__Exercise passage__:
○ ○ ○ ○

Considering the event from our own vantage point, one might be struck by how little of this we do today. We, too, are surrounded by wonders of engineering and design, but we no longer give toasts in honour of bridges, pause to wonder at the alloy fan blades of our airplane engines, notice our transmission towers, pay homage to power stations, or even register our door handles.
For most of history, it was very different. The Romans were profoundly impressed by their road systems and the mechanics of their water supply; their engineering projects were a logical focus of their cultural pride. In 18th-century Venice, the Arsenale di Venezia – for centuries the world’s largest ship-building yard – was a major attraction; tourists came in large numbers to watch ships being assembled and repaired. An especially well-heeled visitor might even take home a memento in the form of a painting of the yard by the priciest of contemporary artists, Canaletto. Art was in the service of engineering, not the other way around.
In the 19th century, the admiring prophet of modernity, Walt Whitman, revealed his awe at the care that had gone into fashioning technological civilisation:
Shapes of factories, arsenals, foundries, markets
Shapes of the two-threaded tracks of railroads
Shapes of the sleepers of bridges, vast frameworks, girders, arches.
Walt Whitman, Song of the Broad-Axe, 1856
Our technology is yet more impressive, but our powers of appreciation have been reduced to nothing. It would be deeply unusual, even suspicious, to pause and admire the bold sweep of a concrete bridge over an alpine valley. Civilised people aspire to appreciate the great works of philosophy. Very few know or even care that a distinguished philosopher happened also to design an exemplary set of radiators and doorhandles, which he thought far surpassed the intelligence of his better known work, Tractatus Logico-Philosophicus.
If this neglect matters, it is because it is perilously easy to give up on human beings when we consider ourselves only in terms of what we get up to in politics or our private lives, in warfare or in ecology. The evidence from our news media is of insistent mania, querulousness, cruelty and self-absorption. We would have so many reasons to turn away from our species in lasting disgust.

○ ○ ○ ○

Records from a data collection:
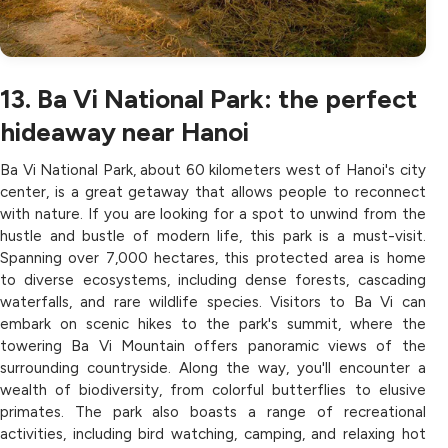
13. Ba Vi National Park: the perfect
hideaway near Hanoi
Ba Vi National Park, about 60 kilometers west of Hanoi's city
center, is a great getaway that allows people to reconnect
with nature. If you are looking for a spot to unwind from the
hustle and bustle of modern life, this park is a must-visit.
Spanning over 7,000 hectares, this protected area is home
to diverse ecosystems, including dense forests, cascading
waterfalls, and rare wildlife species. Visitors to Ba Vi can
embark on scenic hikes to the park's summit, where the
towering Ba Vi Mountain offers panoramic views of the
surrounding countryside. Along the way, you'll encounter a
wealth of biodiversity, from colorful butterflies to elusive
primates. The park also boasts a range of recreational
activities, including bird watching, camping, and relaxing hot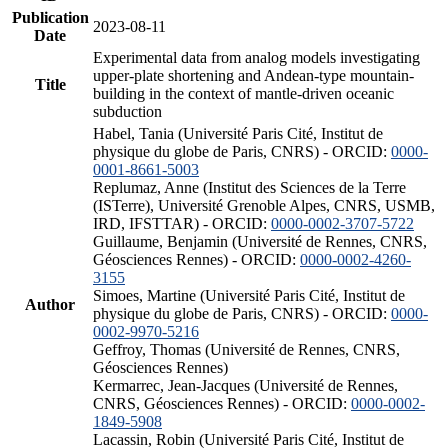
Publication
2023-08-11
Date
Experimental data from analog models investigating
upper-plate shortening and Andean-type mountain-
Title
building in the context of mantle-driven oceanic
subduction
Habel, Tania (Université Paris Cité, Institut de
physique du globe de Paris, CNRS) - ORCID:
0000-
0001-8661-5003
Replumaz, Anne (Institut des Sciences de la Terre
(ISTerre), Université Grenoble Alpes, CNRS, USMB,
IRD, IFSTTAR) - ORCID:
0000-0002-3707-5722
Guillaume, Benjamin (Université de Rennes, CNRS,
Géosciences Rennes) - ORCID:
0000-0002-4260-
3155
Simoes, Martine (Université Paris Cité, Institut de
Author
physique du globe de Paris, CNRS) - ORCID:
0000-
0002-9970-5216
Geffroy, Thomas (Université de Rennes, CNRS,
Géosciences Rennes)
Kermarrec, Jean-Jacques (Université de Rennes,
CNRS, Géosciences Rennes) - ORCID:
0000-0002-
1849-5908
Lacassin, Robin (Université Paris Cité, Institut de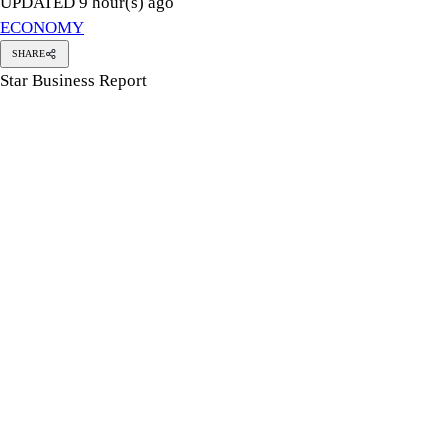
UPDATED 9 hour(s) ago
ECONOMY
SHARE
Star Business Report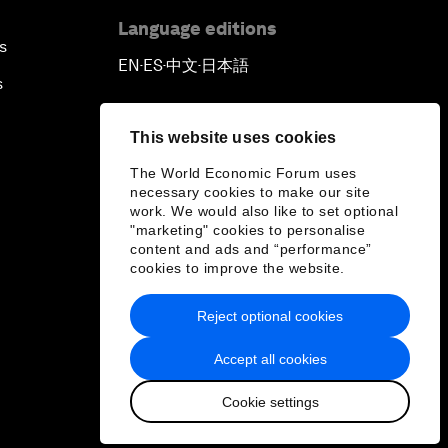
Language editions
s
EN
ES
中文
日本語
▪
▪
▪
s
This website uses cookies
The World Economic Forum uses
necessary cookies to make our site
work. We would also like to set optional
"marketing" cookies to personalise
content and ads and “performance”
cookies to improve the website.
Reject optional cookies
Accept all cookies
Cookie settings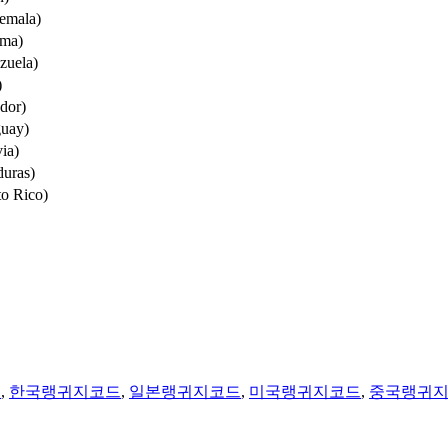
emala)
ama)
zuela)
)
dor)
guay)
ia)
uras)
to Rico)
법
,
한국랭귀지코드
,
일본랭귀지코드
,
미국랭귀지코드
,
중국랭귀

○ ○ ○ ○

__Exercise requirements__:
**A.** In the passage on appreciating engineering, what was the Arsenale di Venezia for centuries?
**B.** From the passage on appreciating engineering, extract everything from "In the 19th" down to "frameworks, girders, arches.".

__Task responses__:
**A.** It was the world's largest ship-building yard.

**B.**
In the 19th century, the admiring prophet of modernity, Walt Whitman, revealed his awe at the care that had gone into fashioning technological civilisation:
Shapes of factories, arsenals, foundries, markets
Shapes of the two-threaded tracks of railroads
Shapes of the sleepers of bridges, vast frameworks, girders, arches.